The presentation of the Data Invalsi 2022 took place on July 6 in Rome at La Sapienza University, with the presence of the Minister of Education Patrizio Bianchi who took the opportunity to emphasize the strategic importance of the surveys and to highlight what effort his department is producing in front of a situation of evidence. student learning crisis. In support of this commitment, the Minister recalled the crucial role of the entire educational community. The preparation of the ground for the minister was the last part of the report of President Invalsi Roberto Ricci, who, in trying to highlight what can be the remedies for a situation of poor learning is especially secondary that, as s ‘has rightly observed, it is attributable to the pandemic only in part, because it originates from afar, it has indicated a season of improvements in the international standardized tests Timss and Pisa that occurred approximately between 2006 and 2009.
The thesis is that the results in that period improved because two factors intervened: the tests of the Invalsi census began and a directed and generalized professional training of the teaching staff took place. The problem is that looking at the same data so far it seems that at most this improvement in learning “after the happy season” has stabilized, but it has certainly not produced further increases over time.
So continue teacher training? Certainly yes, but without deceiving ourselves that other permanent criticisms, in fact also detected in 2022, such as territorial gaps and the impact of family socio-economic-cultural status, can be addressed with this single tool, because it is unthinkable that everything can be solved with the idea that less able teachers are magically concentrated in certain territories. Territories are not uniform and greatly affect informal and non-formal education with repercussions on formal education in a way that should be accepted, recognized and treated more decisively if the effort is to be taken advantage of. by the Institute in more than ten years of research. .
It is also obvious how the decrease in basic disciplinary learning it is constant, except for a few small oscillations, from primary to the last year of high school and here we also have to face once and for all the myth that the problem of learning is mainly concentrated in the first cycle of high school.

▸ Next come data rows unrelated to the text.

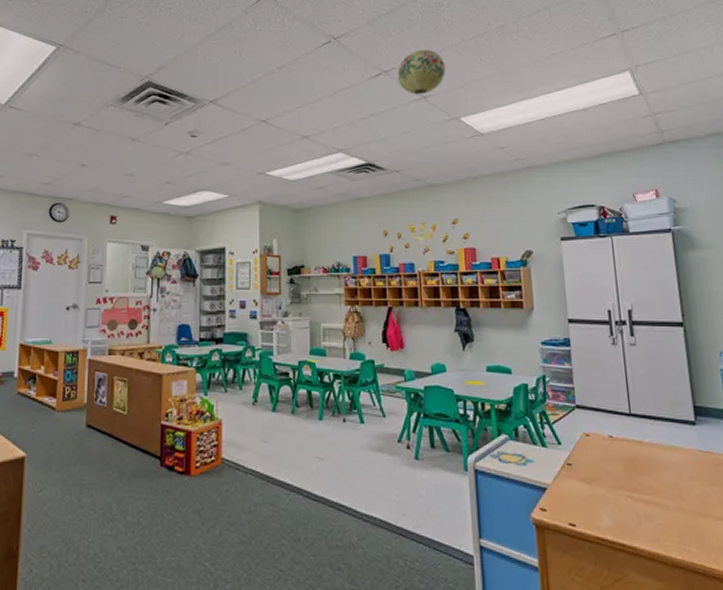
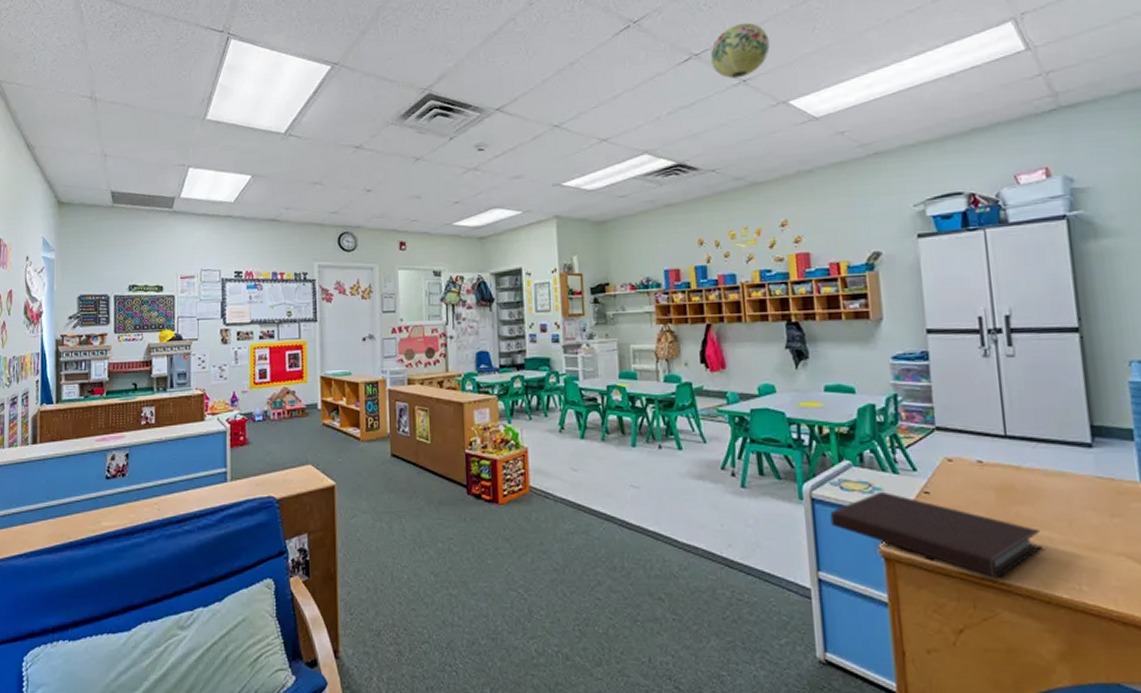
notebook: none [490,463,661,542] -> present [830,491,1043,578]

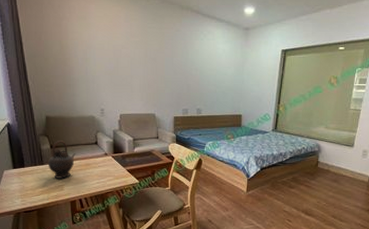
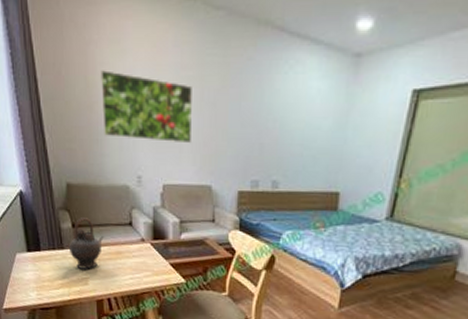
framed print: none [71,37,139,86] -> present [99,70,192,144]

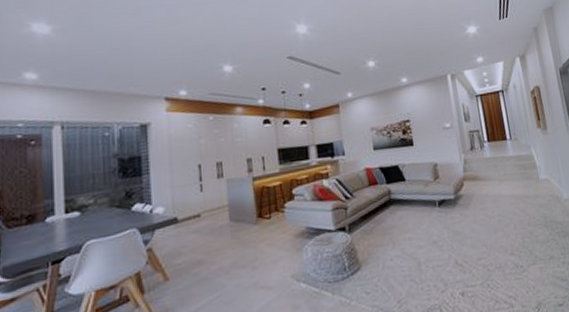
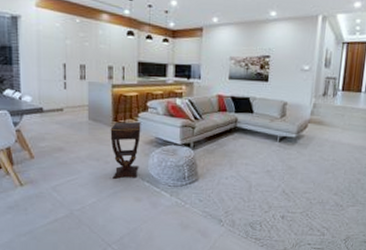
side table: none [255,213,292,287] -> present [110,121,141,179]

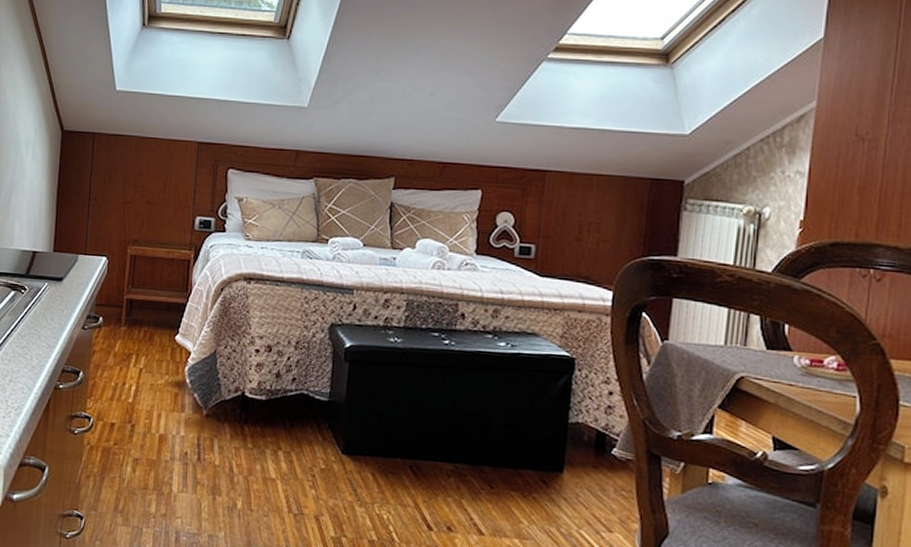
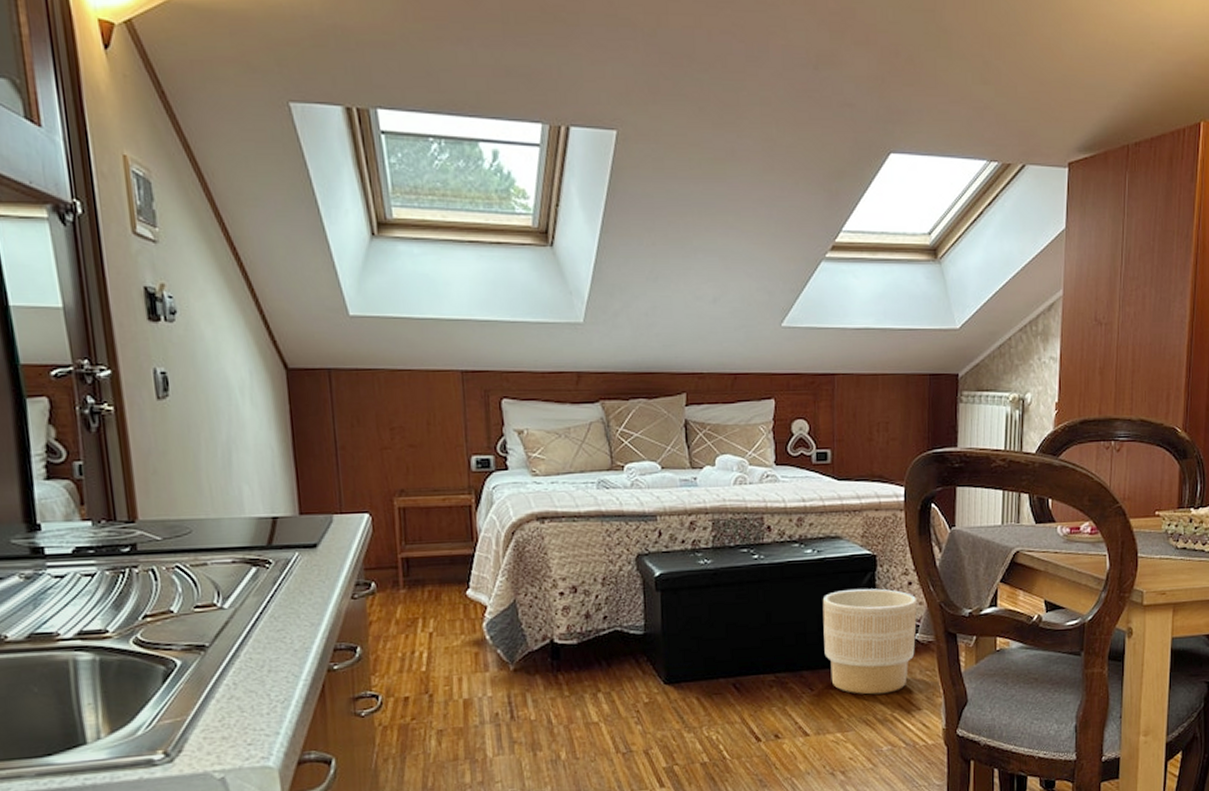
planter: none [509,389,618,507] -> present [822,588,918,695]

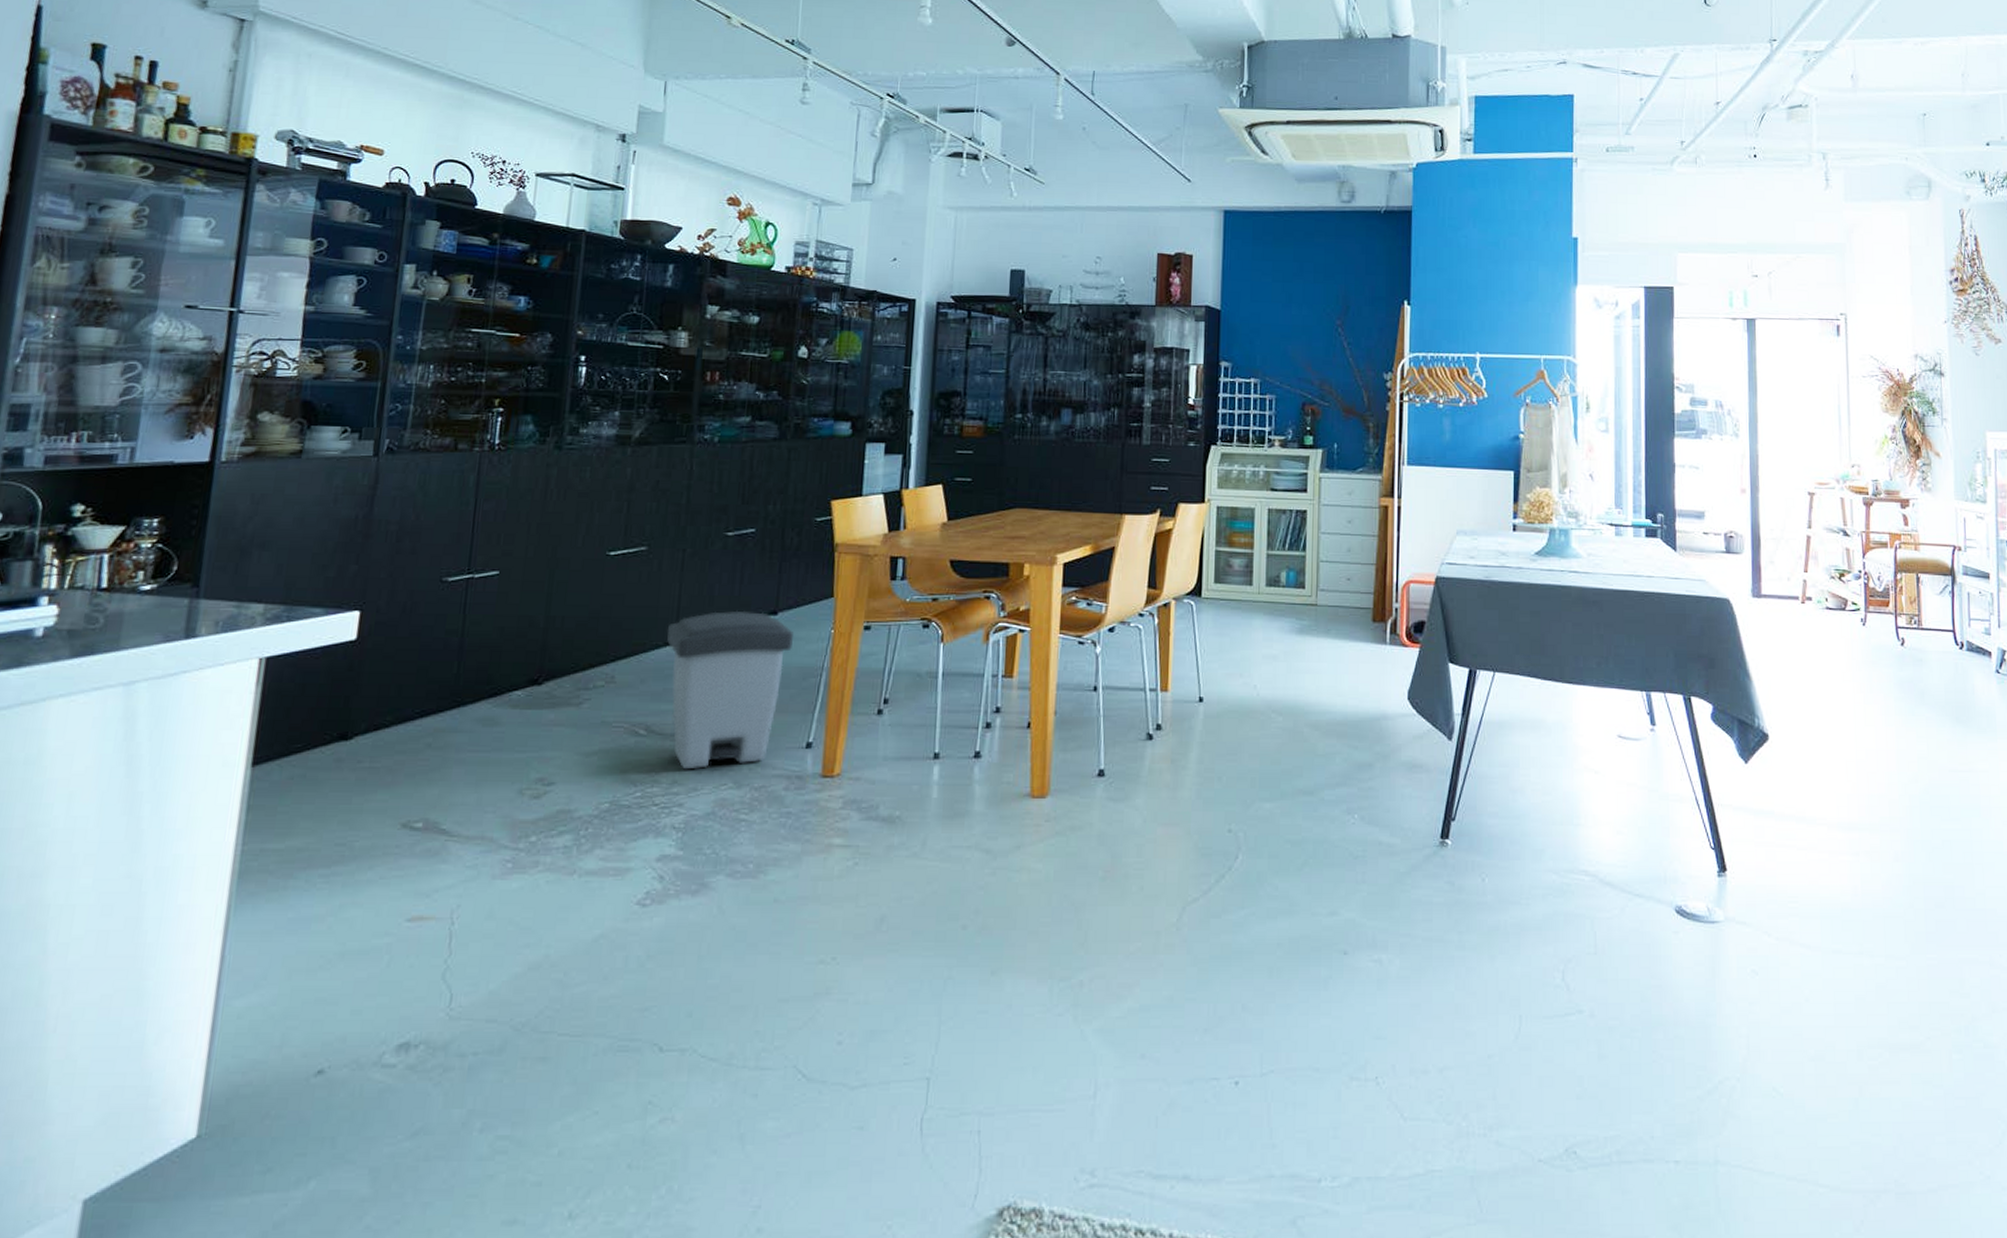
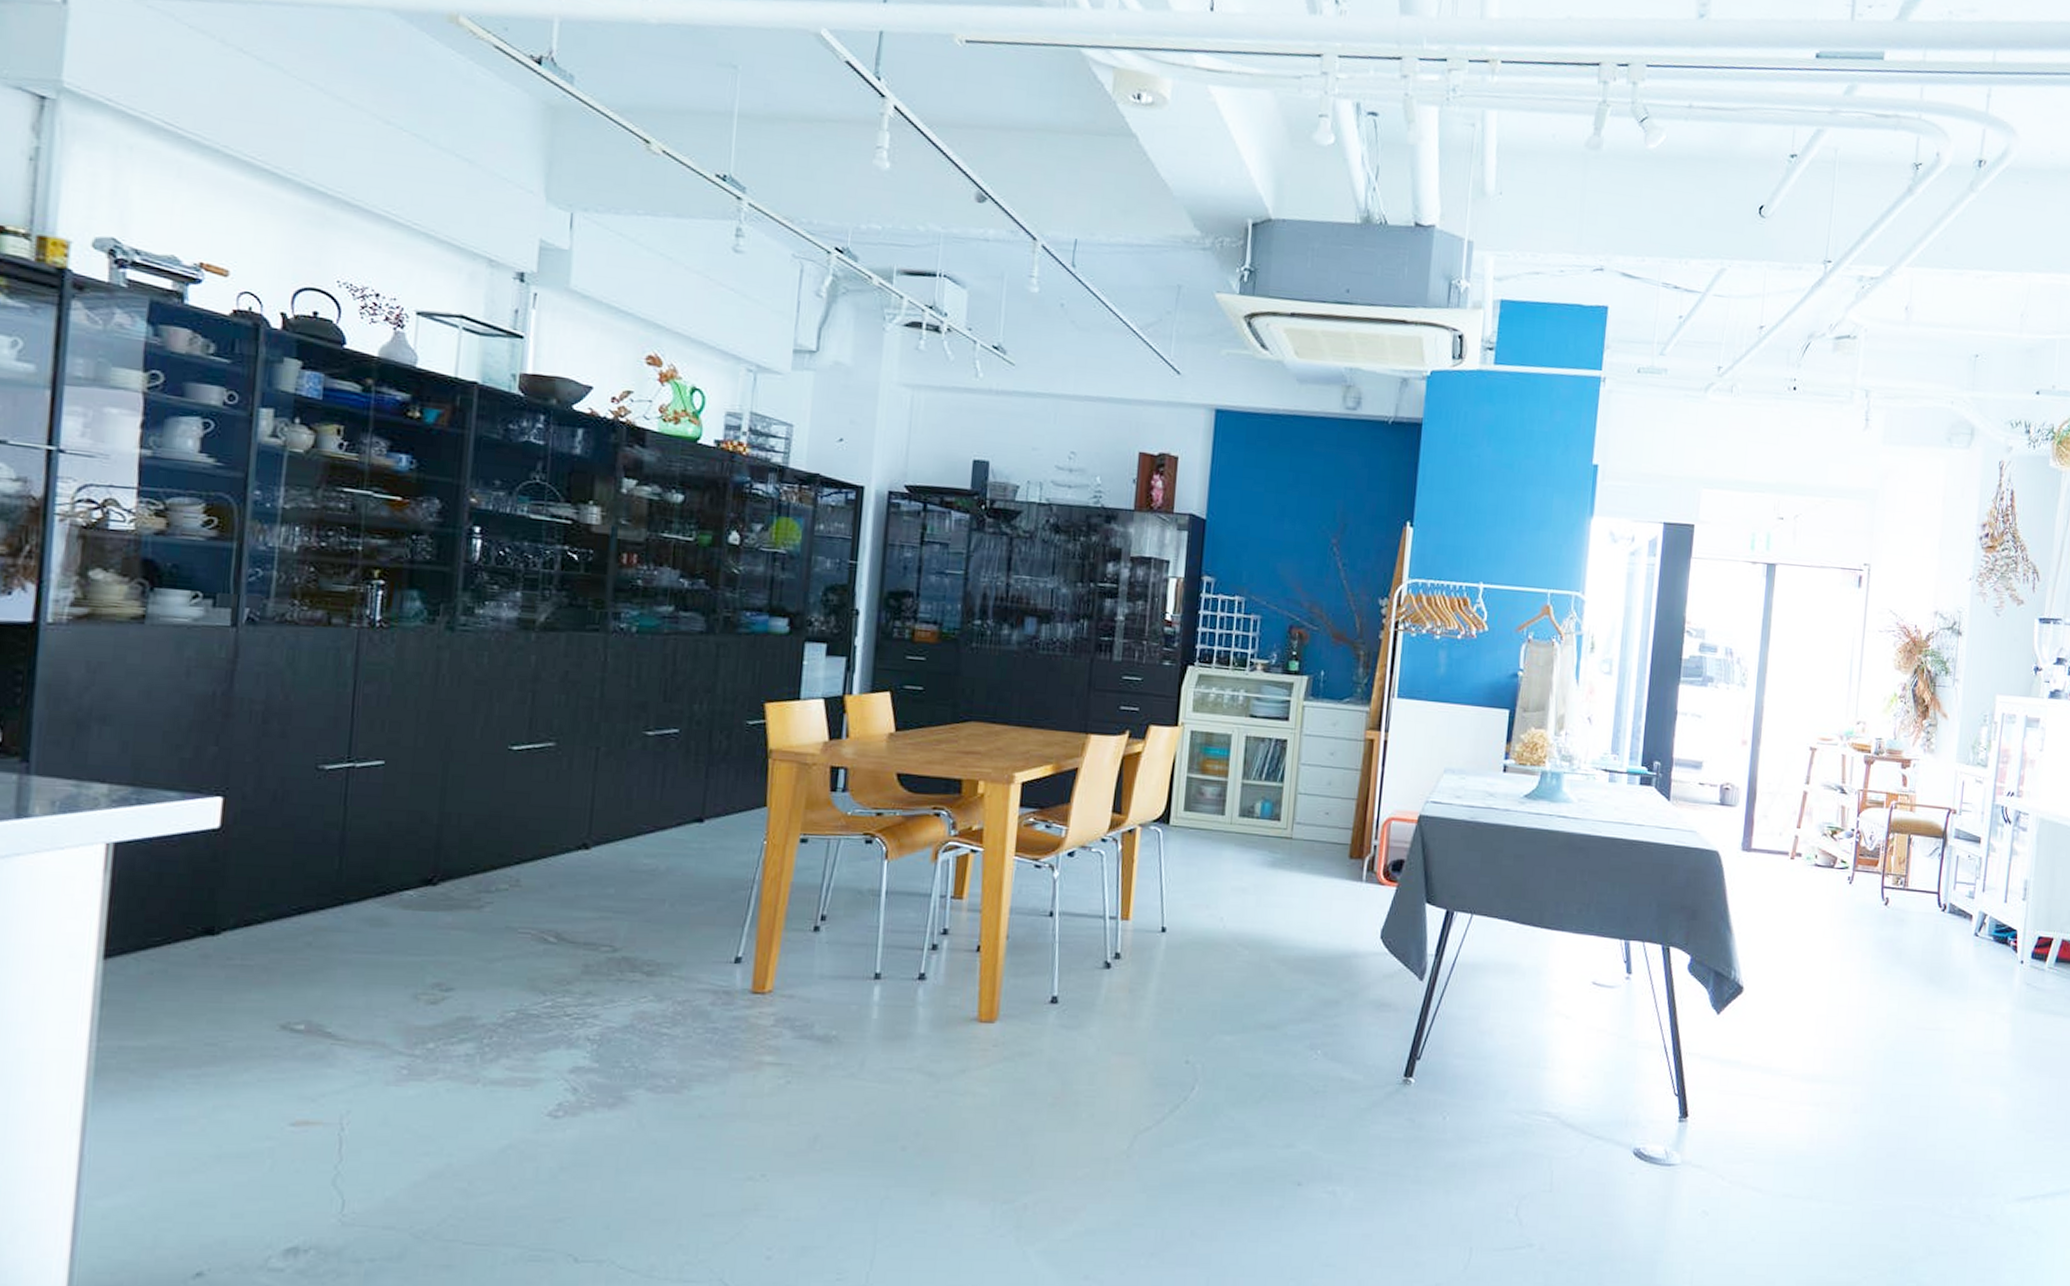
trash can: present [667,610,795,770] -> none [579,815,723,981]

It starts there but then nothing happens in the second year of primary school, in five years, because the trend is reversed, in fact, the worst results are precisely those of our adult students, who among other things also during the pandemic should have had maturity and capacity. making study with the parent more autonomous, contrary to what one might correctly think younger students are capable of doing.
Stopping the worsening of learning was presented as a positive overall figure, perhaps because it is taken for granted that the resumption of learning outcomes will still take a long time, given the inertia of the school system to absorb and metabolize change. English is an exception, and here the hypothesis can be raised that two factors, one school and one extracurricular, may have played a role: the general alignment of teaching and textbooks towards the goals defined by the European reference framework for languages, also adopted by Invalsi, and on the other hand the growing immersion of young people in an environment, we think especially in digital, which makes English the most used language.
On the other hand, the most scholastic subject out there, mathematics, pays for the greatest impairment at all the levels examined. A novelty of this year’s presentation has been the emphasis on excellence in the last year of high school, defined as such if they have obtained in the tests the B2 of English and at least a level 4, in increasing scale of 1 to 5, in both Italian and Math Tests. Also for these students there has been a decline in learning, confirming that in general, especially in some subjects, even adult students can benefit from school attendance.
The idea that the only intrinsic interest in learning can act as a generalized lever for study and for the acquisition of learning does not seem to draw objective confirmation from these data; For many students, a highly structured and formal environment is still needed to globally stimulate appreciation for learning and prevent a possible dispersal of talent in this case.
The relationship between the number of excellent students and their most advanced sociocultural status was confirmed, as well as the territorial gap in the percentage of these students in the different geographical macro-areas: these students are decidedly superior in number to the Center – north. In addition to the excellent data, we have that fragile students, who do not reach the minimum levels in any of the three disciplines, are indeed in a very slight decline compared to 2020 but with the confirmation of the same territorial gaps: the fragility is concentrated in the south and islands.
The weight of the social context of reference on test results is now a constant in surveys and there will be few isolated, targeted and technical interventions, only on the education system, even if necessary, to reverse the course of learning. in a decisive way. The commitment of educational policies must have a renewed ideal impetus for the improvement of the foundational knowledge of society and for the well-being of the new generations, which is not understood in an exclusively economic sense, a drive that unfortunately is still hides in Italian. politics and culture …
– – – –
We need your input to continue to provide you with quality, independent information.